Apr 8, 2016

Alternative to What: "Horrible Bosses" (2011)

Scene from Horrible Bosses
Welcome to Alternative to What: a weekly column that tries to find a great alternative to driving to the multiplexes. Based on releases of that week, the selections will either be thematically related or feature recurring cast and crew. The goal is to help you better understand the diversity of cinema and hopefully find you some favorites while saving a few bucks. At worse, this column will save you money. Expect each installment to come out on Fridays, unless specified. 

Horrible Bosses (2011)
- Alternative To -
The Boss (2016)

It is a desolate week for new movie releases, which makes having to find an alternative to The Boss a rather difficult assignment. Do you go with the Melissa McCarthy route and simply say Bridesmaids? Do you go with any other raunchy female comedy? In all honesty, The Boss looks awful and I'm still unsure why McCarthy has any die hard supporters. However, this week has one thing in common that isn't immediately clear: bosses. Both of them are horrible, but for different reasons. In the case of The Boss, McCarthy is so bad that she goes to jail and sends juveniles to fight each other. Horrible Bosses on the other hand seems like the perfect retaliation.
The premise is novel and actually one that likely has been thought of constantly. Horrible Bosses is a story in which three friends decide to kill their three different bosses. With the comedic talents of Jason Bateman, Charlie Day, and Jason Sudeikis, the comedy manages to play into a primal fear that hadn't fully been realized since Office Space a decade prior. Work sucks, and sometimes it isn't the hours that are dull. It's the bosses who harass you and demand an embarrassing dedication to their work. In this case, it's a mixture of sexual harassment and verbal abuse. It's the perfect formula for a dark comedy, and one that somehow spawned a sequel with even more bosses to kill just to prove how limitless this gimmick is in making it the Death Wish of the comedy world.
The one thing that does work is the chemistry between the three leads. With the general set-up, things immediately kick into gear as the script presents the conflict. These are in fact horrible bosses and in most cases, they will die. However, the film avoids merely being a mean-spirited fantasy film. Along with Jamie Foxx in a supporting role as the hitman named Motherf**ker Jones, the actual kills play out in comical fashion that manage to thankfully keep the leads from ever seeming like irredeemable jerks. They always come across as blue collar heroes, fighting their way through a series of delightfully absurd moments.
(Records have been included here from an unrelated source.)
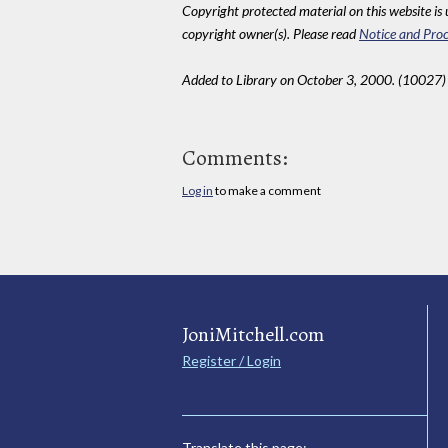
Copyright protected material on this website is u
copyright owner(s). Please read
Notice and Proc
Added to Library on October 3, 2000. (10027)
Comments:
Log in
to make a comment
JoniMitchell.com
Register / Login
Translate this page:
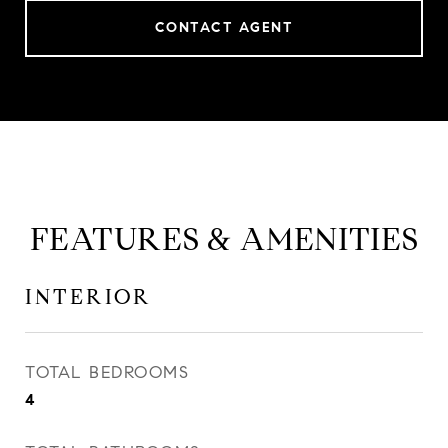
CONTACT AGENT
FEATURES & AMENITIES
INTERIOR
TOTAL BEDROOMS
4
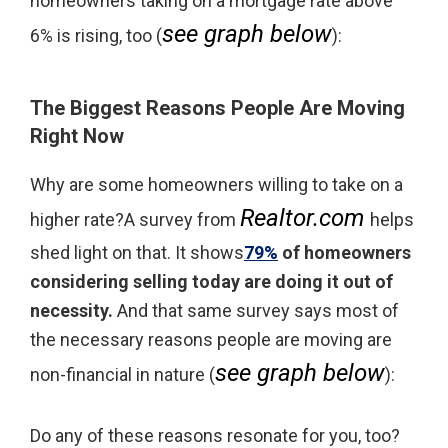
homeowners taking on a mortgage rate above
see graph below
6% is rising, too (
):
The Biggest Reasons People Are Moving
Right Now
Why are some homeowners willing to take on a
Realtor.com
higher rate?A survey from
helps
shed light on that. It shows
79%
of homeowners
considering selling today are doing it out of
necessity.
And that same survey says most of
the necessary reasons people are moving are
see graph below
non-financial in nature (
):
Do any of these reasons resonate for you, too?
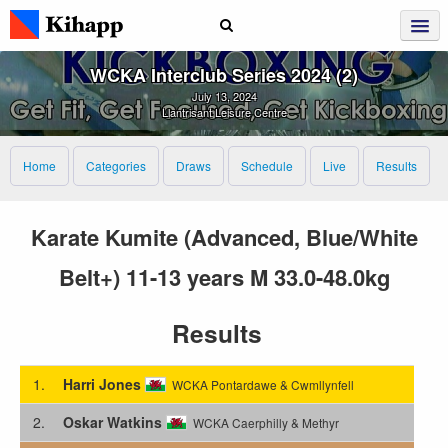
WCKA Interclub Series 2024 (2)
July 13, 2024
Llantrisant Leisure Centre
Home
Categories
Draws
Schedule
Live
Results
Karate Kumite (Advanced, Blue/White
Belt+) 11-13 years M 33.0-48.0kg
Results
1.
Harri Jones
WCKA Pontardawe & Cwmllynfell
2.
Oskar Watkins
WCKA Caerphilly & Methyr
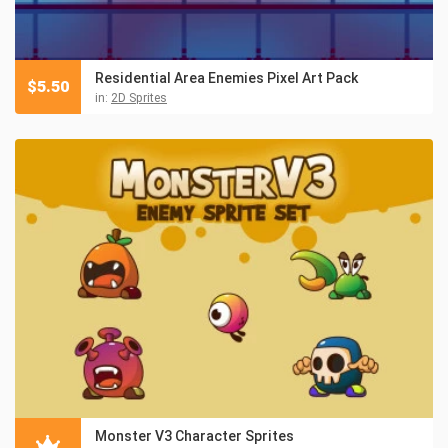
Residential Area Enemies Pixel Art Pack
$
5.50
in:
2D Sprites
Monster V3 Character Sprites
If nothing else, Horrible Bosses does one thing right, which is comedy. While in some sense it is an office version of The Hangover, it manages to escape any sense of hollowness by simply being a fun exploration of office politics. It does help that the cast, yes even the bosses, are at the top of their game and create complicated dynamics within a fairly straightforward premise. There's even a few twists along the way to keep the story interesting. While the sequel failed to capture the success of the first, it definitely has a solid formula in this cast. Maybe there shouldn't be too many Horrible Boss sequels, but there should definitely be more Sudeikis-Day-Bateman productions in the works.
It may be unfortunate to choose this movie solely because of how horrible The Boss looks, but it should also serve as a template for what a good R-Rated broad comedy could be. I'm sure that there's many other films that could be more relative to the subject matter, but at the end of the day I want to suggest a comedy that actually is funny. Office Space isn't thematically close enough to qualify. That is why Horrible Bosses, besides forming a terrible pun, is my pick and evidence that you can make bosses that are obnoxious and still enjoyable within the context of a film.